> **Listed entries**
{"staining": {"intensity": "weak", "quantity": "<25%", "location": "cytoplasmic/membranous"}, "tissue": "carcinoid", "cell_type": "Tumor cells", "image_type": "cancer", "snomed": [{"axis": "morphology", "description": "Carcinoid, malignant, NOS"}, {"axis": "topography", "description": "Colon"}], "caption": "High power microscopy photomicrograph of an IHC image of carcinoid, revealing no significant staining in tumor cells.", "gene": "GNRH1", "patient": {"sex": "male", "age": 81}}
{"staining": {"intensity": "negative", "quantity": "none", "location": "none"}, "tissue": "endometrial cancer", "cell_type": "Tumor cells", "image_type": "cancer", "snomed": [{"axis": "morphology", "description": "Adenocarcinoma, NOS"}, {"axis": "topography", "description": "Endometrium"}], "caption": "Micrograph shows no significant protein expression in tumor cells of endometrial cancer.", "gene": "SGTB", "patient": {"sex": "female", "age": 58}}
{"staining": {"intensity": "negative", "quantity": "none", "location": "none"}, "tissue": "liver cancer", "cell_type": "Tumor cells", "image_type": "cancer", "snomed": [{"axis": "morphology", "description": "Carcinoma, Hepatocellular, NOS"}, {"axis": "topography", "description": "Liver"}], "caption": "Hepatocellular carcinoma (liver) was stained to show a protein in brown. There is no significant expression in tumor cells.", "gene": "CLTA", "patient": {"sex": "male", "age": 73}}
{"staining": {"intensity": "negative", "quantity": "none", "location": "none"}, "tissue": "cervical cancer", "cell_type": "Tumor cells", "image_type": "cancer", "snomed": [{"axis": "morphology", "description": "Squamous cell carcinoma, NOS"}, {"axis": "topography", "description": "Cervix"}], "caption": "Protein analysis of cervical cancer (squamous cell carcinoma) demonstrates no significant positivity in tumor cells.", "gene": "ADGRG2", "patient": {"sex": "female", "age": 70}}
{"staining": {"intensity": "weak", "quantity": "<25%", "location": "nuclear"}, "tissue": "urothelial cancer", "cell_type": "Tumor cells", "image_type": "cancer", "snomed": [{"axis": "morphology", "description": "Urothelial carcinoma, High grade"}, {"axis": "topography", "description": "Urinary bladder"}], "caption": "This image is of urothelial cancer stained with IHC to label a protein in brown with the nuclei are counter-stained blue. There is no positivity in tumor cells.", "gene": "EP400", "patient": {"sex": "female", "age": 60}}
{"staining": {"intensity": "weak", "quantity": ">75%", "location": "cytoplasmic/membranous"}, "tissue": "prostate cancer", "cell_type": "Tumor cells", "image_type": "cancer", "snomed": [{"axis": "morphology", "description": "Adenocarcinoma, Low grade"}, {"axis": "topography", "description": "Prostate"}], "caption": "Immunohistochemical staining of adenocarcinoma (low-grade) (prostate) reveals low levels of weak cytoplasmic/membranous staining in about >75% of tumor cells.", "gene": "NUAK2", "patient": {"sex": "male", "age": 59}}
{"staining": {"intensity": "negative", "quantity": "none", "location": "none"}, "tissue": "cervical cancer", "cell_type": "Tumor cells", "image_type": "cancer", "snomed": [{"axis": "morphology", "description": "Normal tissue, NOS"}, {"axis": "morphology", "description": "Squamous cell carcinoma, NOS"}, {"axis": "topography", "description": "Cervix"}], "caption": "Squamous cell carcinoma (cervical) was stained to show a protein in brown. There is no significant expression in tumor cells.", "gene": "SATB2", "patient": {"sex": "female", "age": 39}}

> **Exercise instructions**
The entire listing above should be returned exactly as written.

> **Solved exercise**
{"staining": {"intensity": "weak", "quantity": "<25%", "location": "cytoplasmic/membranous"}, "tissue": "carcinoid", "cell_type": "Tumor cells", "image_type": "cancer", "snomed": [{"axis": "morphology", "description": "Carcinoid, malignant, NOS"}, {"axis": "topography", "description": "Colon"}], "caption": "High power microscopy photomicrograph of an IHC image of carcinoid, revealing no significant staining in tumor cells.", "gene": "GNRH1", "patient": {"sex": "male", "age": 81}}
{"staining": {"intensity": "negative", "quantity": "none", "location": "none"}, "tissue": "endometrial cancer", "cell_type": "Tumor cells", "image_type": "cancer", "snomed": [{"axis": "morphology", "description": "Adenocarcinoma, NOS"}, {"axis": "topography", "description": "Endometrium"}], "caption": "Micrograph shows no significant protein expression in tumor cells of endometrial cancer.", "gene": "SGTB", "patient": {"sex": "female", "age": 58}}
{"staining": {"intensity": "negative", "quantity": "none", "location": "none"}, "tissue": "liver cancer", "cell_type": "Tumor cells", "image_type": "cancer", "snomed": [{"axis": "morphology", "description": "Carcinoma, Hepatocellular, NOS"}, {"axis": "topography", "description": "Liver"}], "caption": "Hepatocellular carcinoma (liver) was stained to show a protein in brown. There is no significant expression in tumor cells.", "gene": "CLTA", "patient": {"sex": "male", "age": 73}}
{"staining": {"intensity": "negative", "quantity": "none", "location": "none"}, "tissue": "cervical cancer", "cell_type": "Tumor cells", "image_type": "cancer", "snomed": [{"axis": "morphology", "description": "Squamous cell carcinoma, NOS"}, {"axis": "topography", "description": "Cervix"}], "caption": "Protein analysis of cervical cancer (squamous cell carcinoma) demonstrates no significant positivity in tumor cells.", "gene": "ADGRG2", "patient": {"sex": "female", "age": 70}}
{"staining": {"intensity": "weak", "quantity": "<25%", "location": "nuclear"}, "tissue": "urothelial cancer", "cell_type": "Tumor cells", "image_type": "cancer", "snomed": [{"axis": "morphology", "description": "Urothelial carcinoma, High grade"}, {"axis": "topography", "description": "Urinary bladder"}], "caption": "This image is of urothelial cancer stained with IHC to label a protein in brown with the nuclei are counter-stained blue. There is no positivity in tumor cells.", "gene": "EP400", "patient": {"sex": "female", "age": 60}}
{"staining": {"intensity": "weak", "quantity": ">75%", "location": "cytoplasmic/membranous"}, "tissue": "prostate cancer", "cell_type": "Tumor cells", "image_type": "cancer", "snomed": [{"axis": "morphology", "description": "Adenocarcinoma, Low grade"}, {"axis": "topography", "description": "Prostate"}], "caption": "Immunohistochemical staining of adenocarcinoma (low-grade) (prostate) reveals low levels of weak cytoplasmic/membranous staining in about >75% of tumor cells.", "gene": "NUAK2", "patient": {"sex": "male", "age": 59}}
{"staining": {"intensity": "negative", "quantity": "none", "location": "none"}, "tissue": "cervical cancer", "cell_type": "Tumor cells", "image_type": "cancer", "snomed": [{"axis": "morphology", "description": "Normal tissue, NOS"}, {"axis": "morphology", "description": "Squamous cell carcinoma, NOS"}, {"axis": "topography", "description": "Cervix"}], "caption": "Squamous cell carcinoma (cervical) was stained to show a protein in brown. There is no significant expression in tumor cells.", "gene": "SATB2", "patient": {"sex": "female", "age": 39}}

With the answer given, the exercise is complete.